L'identité est-elle une donne permanente ou est-ce la résultante d'une dynamique qui met en interaction plusieurs éléments?
Telle était la question qui a focalisé l'intérêt d'un parterre d'intellectuels lors d'une rencontre organisée dimanche à Casablanca par le Conseil de la Communauté Marocaine à l'Etranger (CCME), dans le cadre du 19ème salon international de l'Edition et du Livre (SIEL).
Le professeur de philosophie Ali Benmekhlouf place la question de l'immigration dans ce qu'il appelle "la fragmentation des demandes sociales de reconnaissance", idée selon laquelle "des populations se trouvent dans plusieurs pays durant une période limitée et doivent inscrire, en leur identité, ce que leur impose l'adaptation à leurs milieux" .
Mais alors, comment concilier identité et désir de l'altérité? Comment être soi-même mais satisfaire cette étrangéité qui nous habite?
Selon le professeur universitaire Abderrahman Tenkoul, la construction identitaire s'effectue "par rapport à un dehors". Les jeunes filles marocaines qui, par exemple, portent le hijab, dira-t-il en réfèrent à "un monde de l'extranéité" , qui ne correspond pas à la manière d'être de chez soi. Il en va de même des jeunes qui jouent de la musique empruntant les rythmes des Caraïbes.
Si l'enjeu d'aujourd'hui est celui de comment se positionner dans l'extranéité, il est avéré que nous sommes complémentaires les uns par rapport aux autres, précise M. Tenkoul, qui rappelle que la réalité d'aujourd'hui est composite et complexe.
Dès lors que se pose la question de la pleine citoyenneté partout, c'est-à-dire dans le pays d'origine ou le pays d'accueil, l'obstacle à dépasser consiste à reconnaitre des droits entiers aux personnes là où ils résident. De ce point de vie, Abderrahman Tenkoul préfère parler de pratique citoyenne plutôt que d'opinion sur la citoyenneté.

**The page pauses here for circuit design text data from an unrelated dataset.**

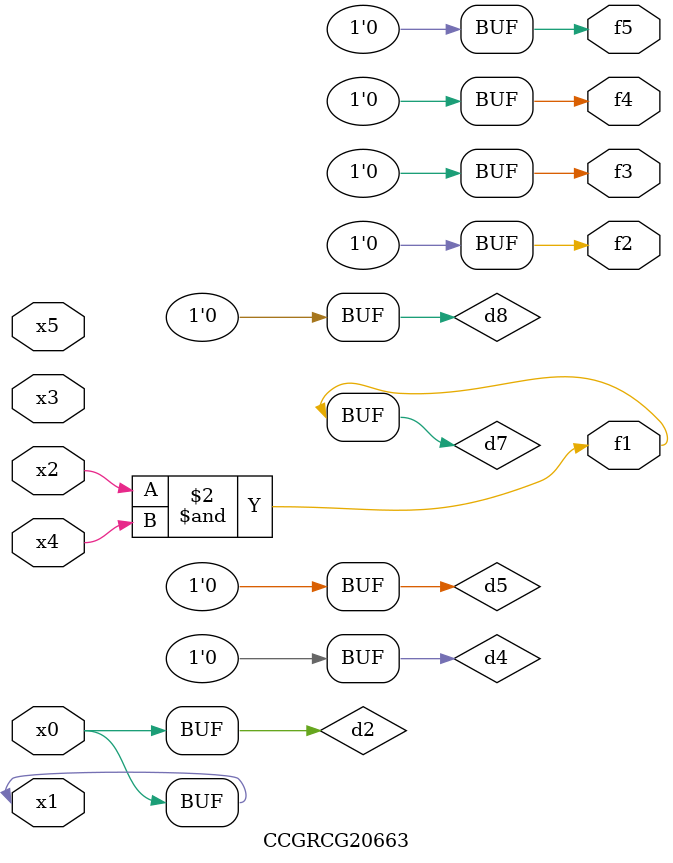
<source format=v>
module CCGRCG20663(
	input x0, x1, x2, x3, x4, x5,
	output f1, f2, f3, f4, f5
);

	wire d1, d2, d3, d4, d5, d6, d7, d8, d9;

	nand (d1, x1);
	buf (d2, x0, x1);
	nand (d3, x2, x4);
	and (d4, d1, d2);
	and (d5, d1, d2);
	nand (d6, d1, d3);
	not (d7, d3);
	xor (d8, d5);
	nor (d9, d5, d6);
	assign f1 = d7;
	assign f2 = d8;
	assign f3 = d8;
	assign f4 = d8;
	assign f5 = d8;
endmodule

</source>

Dans ce sens, l'experte en droit international, Agnès Venema, pense que les représentants d'une communauté étrangère installée dans tel ou tel pays d'accueil doivent saisir leurs parlementaires des enjeux spécifiques auxquels ils font face afin qu'ils viennent défendre leurs intérêts. Le parlementaire, selon Venema, est appelé à intervenir pour apporter aide et soutien à sa communauté.

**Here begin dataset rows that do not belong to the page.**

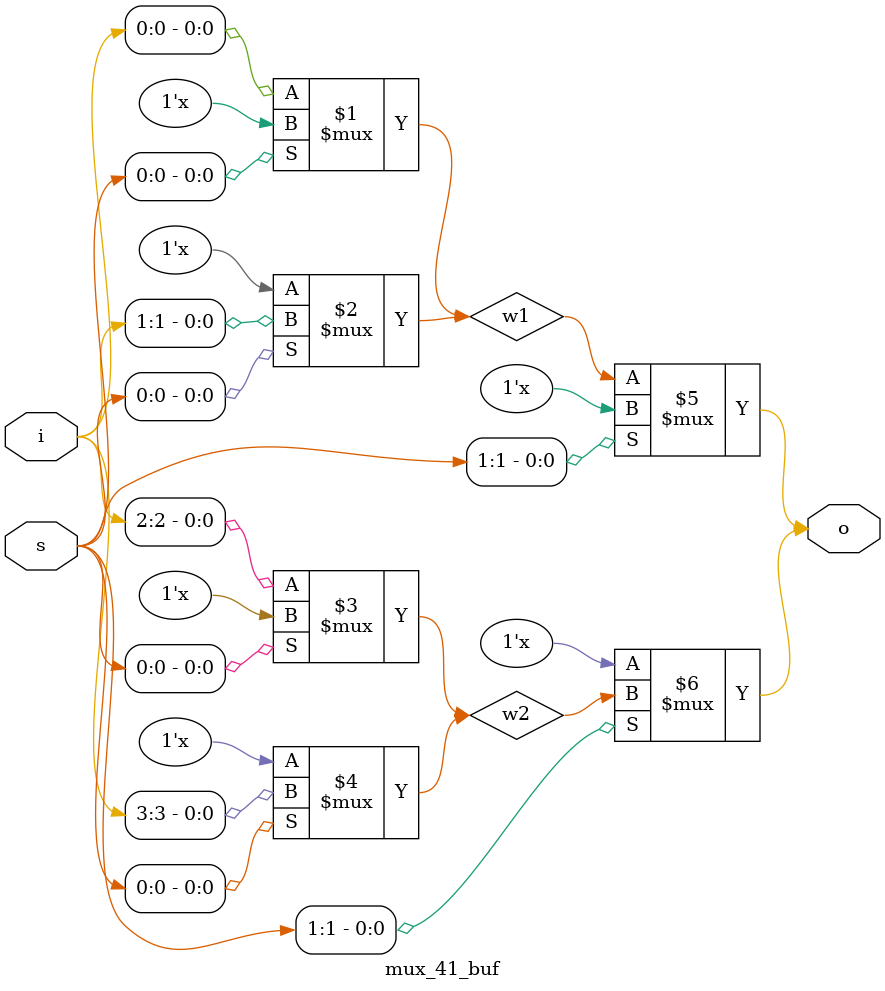
<source format=v>
`timescale 1ns / 1ps
module mux_41_buf(o, i , s );
	input [3:0]i;
	input [1:0]s;
	output o;
	wire w1, w2;
	
	bufif0 buf1(w1, i[0], s[0]);
	bufif1 buf2(w1, i[1], s[0]);
	
	bufif0 buf3(w2, i[2], s[0]);
	bufif1 buf4(w2, i[3], s[0]);
	
	bufif0 buf5(o, w1, s[1]);
	bufif1 buf6(o, w2, s[1]);
	
	

endmodule

</source>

Mme Venema cite le cas des Sikhs, indous migrants en Angleterre, dont la voix s'est fait entendre dans le parlement anglais grâce à un engagement des parlementaires indiens.
En définitive, quand on réfléchit sur l'identité, on a toujours une illusion d'une fixité. Or les migrations sont précisément des éléments d'interaction et de dynamisme qui remettent en cause l'idée qu'il y aurait une permanence quelconque ou de l'individu ou de la communauté, a déclaré Ali Benmekhlouf à la MAP à l'issue de cette table ronde organisée sous le thème "migrations, identités et enjeux internationaux" .
L'identité n'est, de ce fait, pas fixe, et est en interaction avec les facteurs extérieurs, a indiqué à la MAP le secrétaire général du CCME, Abdellah Boussouf, appelant à ce que l'action politique contribue à l'amélioration de l'espace de cohabitation et à l'évolution positive des mutations identitaires.